(Stored data entries)
◆ ◆ ◆

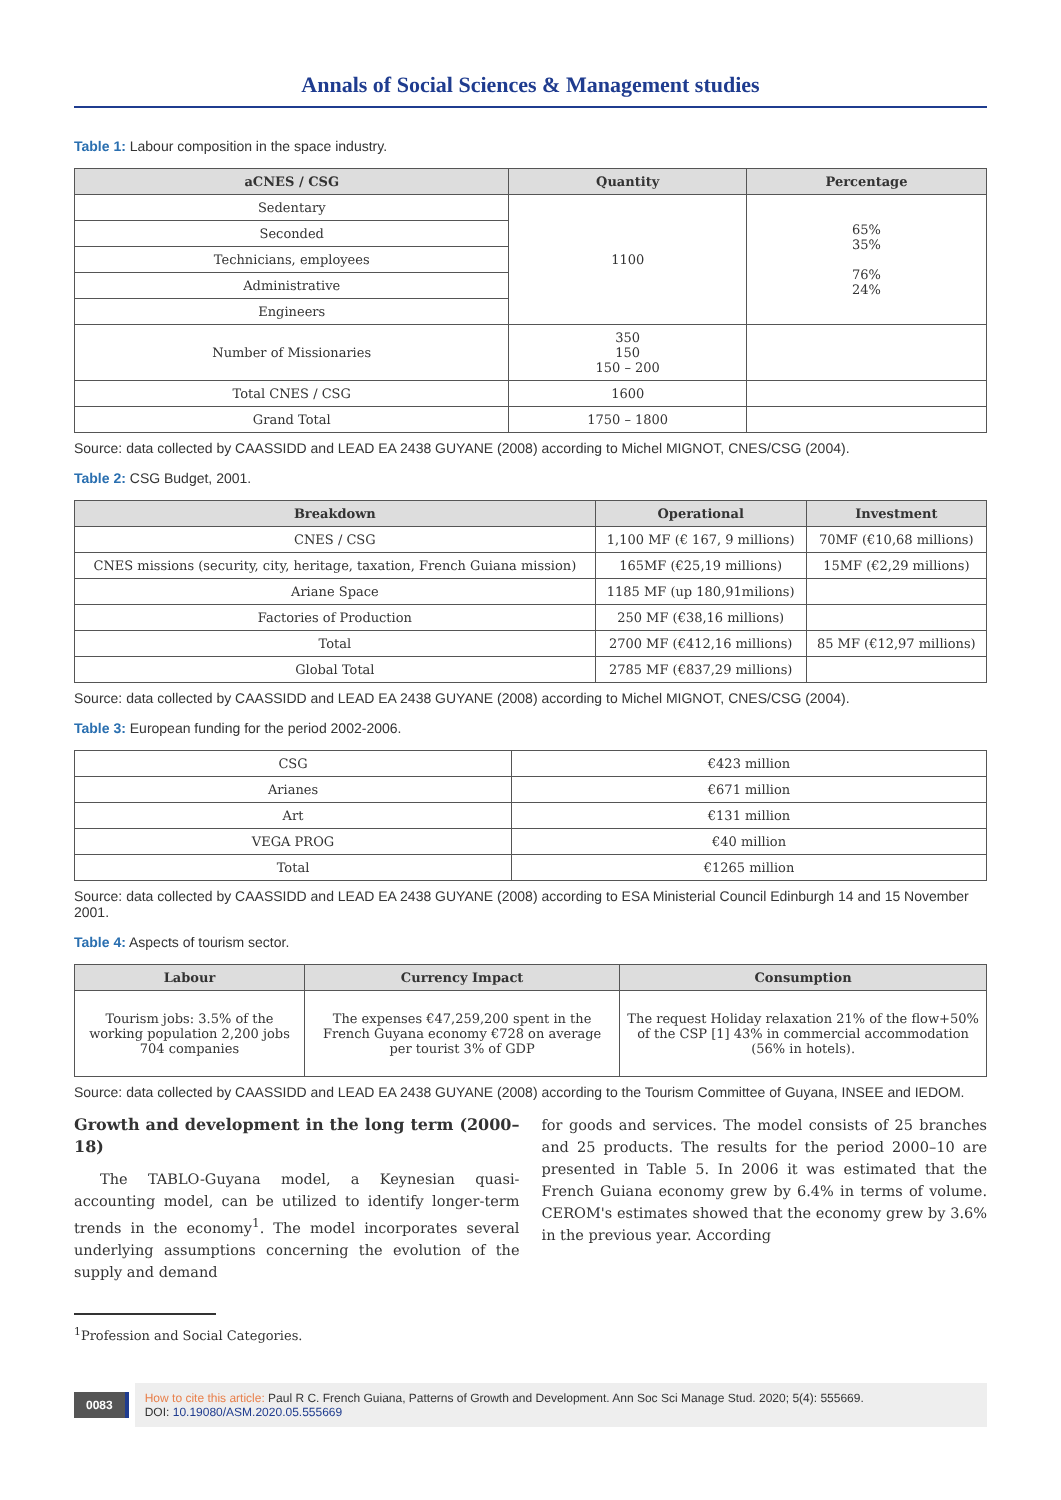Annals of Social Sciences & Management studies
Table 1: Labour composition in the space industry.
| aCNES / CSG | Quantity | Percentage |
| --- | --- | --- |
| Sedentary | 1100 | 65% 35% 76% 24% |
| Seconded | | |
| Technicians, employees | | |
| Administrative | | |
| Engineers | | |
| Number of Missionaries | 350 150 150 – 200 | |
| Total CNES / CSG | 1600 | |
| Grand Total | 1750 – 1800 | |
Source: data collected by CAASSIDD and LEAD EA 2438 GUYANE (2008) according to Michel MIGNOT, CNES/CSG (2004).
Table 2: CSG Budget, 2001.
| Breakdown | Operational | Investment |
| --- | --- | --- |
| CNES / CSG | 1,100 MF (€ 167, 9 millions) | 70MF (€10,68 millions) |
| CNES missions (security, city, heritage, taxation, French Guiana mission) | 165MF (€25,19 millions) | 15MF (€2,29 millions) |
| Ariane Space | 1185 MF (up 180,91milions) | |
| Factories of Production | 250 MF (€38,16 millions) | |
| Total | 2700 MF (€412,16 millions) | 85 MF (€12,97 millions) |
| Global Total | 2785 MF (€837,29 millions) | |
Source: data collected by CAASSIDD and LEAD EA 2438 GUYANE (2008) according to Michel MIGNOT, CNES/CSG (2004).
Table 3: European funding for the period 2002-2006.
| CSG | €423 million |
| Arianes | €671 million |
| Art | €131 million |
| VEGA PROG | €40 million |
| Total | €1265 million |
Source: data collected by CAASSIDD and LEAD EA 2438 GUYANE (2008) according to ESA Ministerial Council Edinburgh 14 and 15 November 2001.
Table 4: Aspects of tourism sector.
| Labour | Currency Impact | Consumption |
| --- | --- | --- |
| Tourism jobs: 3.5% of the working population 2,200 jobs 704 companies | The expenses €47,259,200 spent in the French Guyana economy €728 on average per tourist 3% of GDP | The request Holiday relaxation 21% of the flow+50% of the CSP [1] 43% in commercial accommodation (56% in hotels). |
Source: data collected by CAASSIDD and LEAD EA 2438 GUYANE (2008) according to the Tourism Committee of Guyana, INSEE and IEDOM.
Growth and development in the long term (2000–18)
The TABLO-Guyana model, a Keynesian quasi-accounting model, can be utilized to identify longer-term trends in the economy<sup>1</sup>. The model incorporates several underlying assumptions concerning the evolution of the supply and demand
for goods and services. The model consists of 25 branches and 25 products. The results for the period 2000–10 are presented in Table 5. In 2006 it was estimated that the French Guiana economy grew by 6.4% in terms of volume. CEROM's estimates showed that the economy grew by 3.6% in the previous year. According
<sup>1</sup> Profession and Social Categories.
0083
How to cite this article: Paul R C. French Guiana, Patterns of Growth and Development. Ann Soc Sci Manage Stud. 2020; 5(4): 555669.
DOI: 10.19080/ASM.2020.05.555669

◆ ◆ ◆

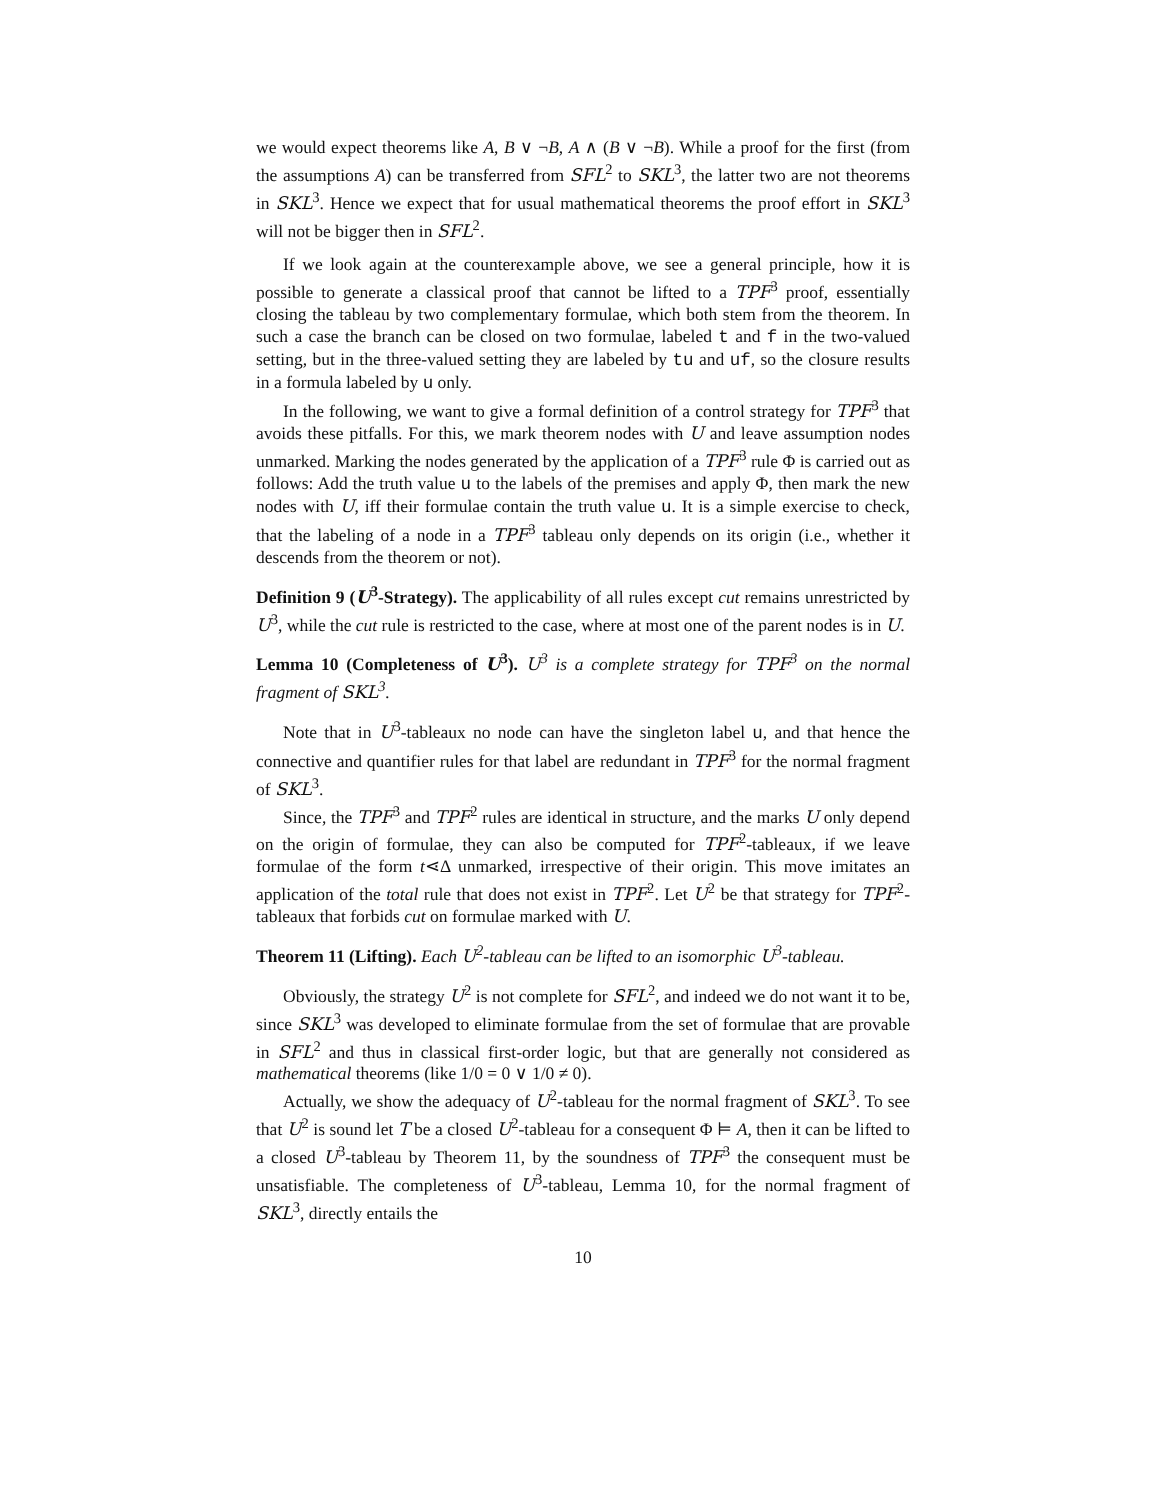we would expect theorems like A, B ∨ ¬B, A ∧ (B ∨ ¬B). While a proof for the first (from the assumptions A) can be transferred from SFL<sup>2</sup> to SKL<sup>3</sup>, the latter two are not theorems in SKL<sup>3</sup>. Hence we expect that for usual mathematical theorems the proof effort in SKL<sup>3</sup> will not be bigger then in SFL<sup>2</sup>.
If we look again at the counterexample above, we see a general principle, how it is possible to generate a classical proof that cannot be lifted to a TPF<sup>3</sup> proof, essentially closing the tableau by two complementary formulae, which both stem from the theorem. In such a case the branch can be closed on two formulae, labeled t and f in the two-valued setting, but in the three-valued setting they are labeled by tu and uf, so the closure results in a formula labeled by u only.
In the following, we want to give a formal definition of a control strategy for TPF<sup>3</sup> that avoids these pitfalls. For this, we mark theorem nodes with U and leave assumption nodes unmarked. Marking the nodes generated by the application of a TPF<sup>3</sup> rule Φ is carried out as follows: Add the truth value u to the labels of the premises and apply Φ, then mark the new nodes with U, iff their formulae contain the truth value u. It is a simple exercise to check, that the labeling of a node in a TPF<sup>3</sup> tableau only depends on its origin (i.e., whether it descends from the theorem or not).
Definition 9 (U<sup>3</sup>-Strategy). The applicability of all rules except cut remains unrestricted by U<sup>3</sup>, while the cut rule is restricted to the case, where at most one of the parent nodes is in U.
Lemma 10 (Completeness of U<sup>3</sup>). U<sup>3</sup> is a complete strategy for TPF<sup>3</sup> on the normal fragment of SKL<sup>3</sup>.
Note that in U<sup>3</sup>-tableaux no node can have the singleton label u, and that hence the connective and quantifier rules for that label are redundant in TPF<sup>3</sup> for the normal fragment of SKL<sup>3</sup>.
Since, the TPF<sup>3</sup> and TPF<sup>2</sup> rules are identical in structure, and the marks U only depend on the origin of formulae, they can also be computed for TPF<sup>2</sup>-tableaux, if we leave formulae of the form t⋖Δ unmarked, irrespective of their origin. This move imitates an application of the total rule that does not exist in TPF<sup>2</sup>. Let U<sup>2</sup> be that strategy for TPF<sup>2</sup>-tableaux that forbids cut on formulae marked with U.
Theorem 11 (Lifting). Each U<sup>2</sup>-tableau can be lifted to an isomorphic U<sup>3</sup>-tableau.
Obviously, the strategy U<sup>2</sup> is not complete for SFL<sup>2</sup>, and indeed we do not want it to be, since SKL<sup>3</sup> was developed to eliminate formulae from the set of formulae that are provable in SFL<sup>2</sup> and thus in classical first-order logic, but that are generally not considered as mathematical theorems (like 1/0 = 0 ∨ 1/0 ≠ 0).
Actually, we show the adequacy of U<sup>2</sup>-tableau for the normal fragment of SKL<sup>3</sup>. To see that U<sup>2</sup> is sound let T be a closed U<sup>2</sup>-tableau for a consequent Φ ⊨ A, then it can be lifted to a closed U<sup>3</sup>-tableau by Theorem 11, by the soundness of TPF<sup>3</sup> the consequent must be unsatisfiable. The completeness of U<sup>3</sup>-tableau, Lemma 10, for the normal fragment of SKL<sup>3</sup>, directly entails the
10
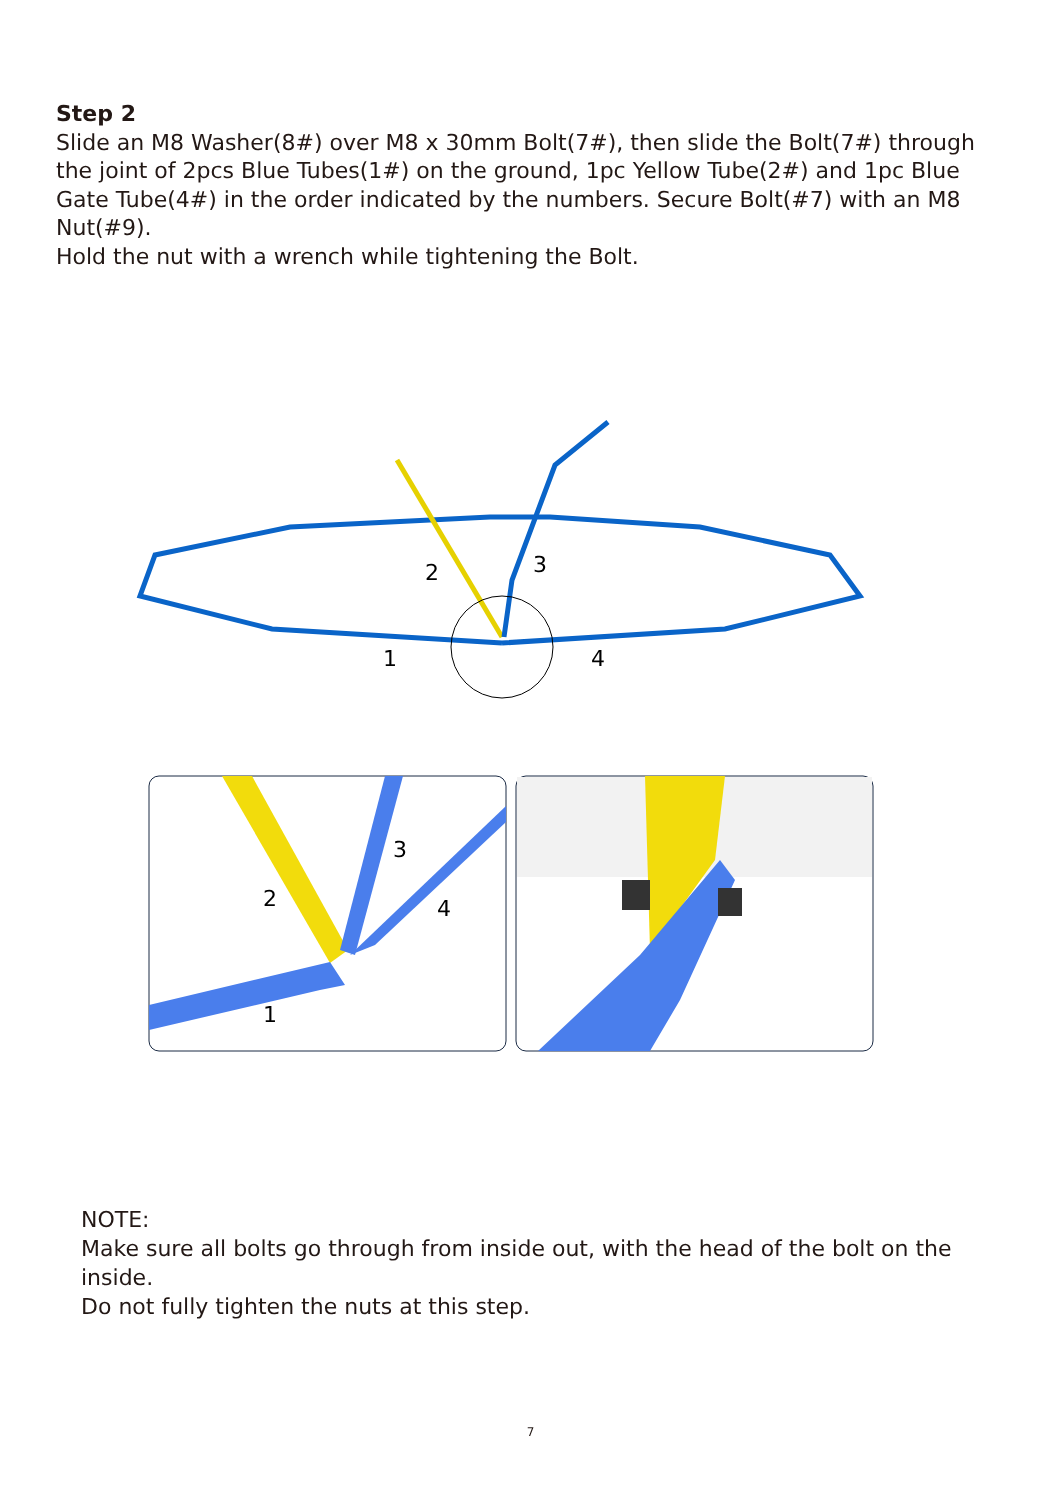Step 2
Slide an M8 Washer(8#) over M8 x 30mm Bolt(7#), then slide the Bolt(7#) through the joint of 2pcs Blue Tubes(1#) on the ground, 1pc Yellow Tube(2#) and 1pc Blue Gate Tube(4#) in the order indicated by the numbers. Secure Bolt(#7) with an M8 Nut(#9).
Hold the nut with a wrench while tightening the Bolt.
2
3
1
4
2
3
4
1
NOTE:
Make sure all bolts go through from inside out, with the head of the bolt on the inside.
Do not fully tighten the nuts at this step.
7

◆ ◆ ◆

_Work request:_
Return only the part above that opens with the line containing "Annals of Social" and closes with the line containing "(€12,97 millions) |", exactly and with both ends, skipping the pictures.

_Written response:_
Annals of Social Sciences & Management studies
Table 1: Labour composition in the space industry.
| aCNES / CSG | Quantity | Percentage |
| --- | --- | --- |
| Sedentary | 1100 | 65% 35% 76% 24% |
| Seconded | | |
| Technicians, employees | | |
| Administrative | | |
| Engineers | | |
| Number of Missionaries | 350 150 150 – 200 | |
| Total CNES / CSG | 1600 | |
| Grand Total | 1750 – 1800 | |
Source: data collected by CAASSIDD and LEAD EA 2438 GUYANE (2008) according to Michel MIGNOT, CNES/CSG (2004).
Table 2: CSG Budget, 2001.
| Breakdown | Operational | Investment |
| --- | --- | --- |
| CNES / CSG | 1,100 MF (€ 167, 9 millions) | 70MF (€10,68 millions) |
| CNES missions (security, city, heritage, taxation, French Guiana mission) | 165MF (€25,19 millions) | 15MF (€2,29 millions) |
| Ariane Space | 1185 MF (up 180,91milions) | |
| Factories of Production | 250 MF (€38,16 millions) | |
| Total | 2700 MF (€412,16 millions) | 85 MF (€12,97 millions) |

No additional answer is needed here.